Supplied material »
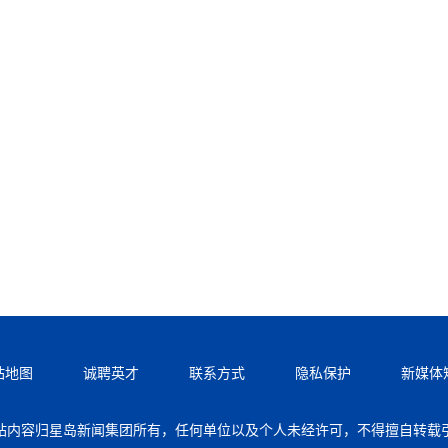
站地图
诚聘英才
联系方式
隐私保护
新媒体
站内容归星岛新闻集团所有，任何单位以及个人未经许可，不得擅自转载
---
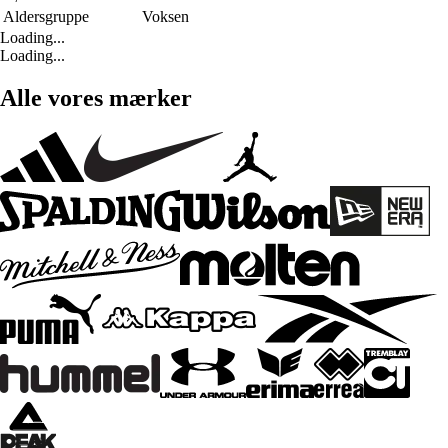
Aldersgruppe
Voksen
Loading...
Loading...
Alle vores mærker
==
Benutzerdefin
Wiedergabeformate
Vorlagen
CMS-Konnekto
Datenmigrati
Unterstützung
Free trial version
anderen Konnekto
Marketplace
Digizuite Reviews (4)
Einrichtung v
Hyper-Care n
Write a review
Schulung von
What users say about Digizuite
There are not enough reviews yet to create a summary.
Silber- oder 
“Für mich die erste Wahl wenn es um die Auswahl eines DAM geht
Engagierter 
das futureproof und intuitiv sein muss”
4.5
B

Exercise prompt »
Scan the material and collect every line that contains "Digizuite".

Output below »
Digizuite Reviews (4)
What users say about Digizuite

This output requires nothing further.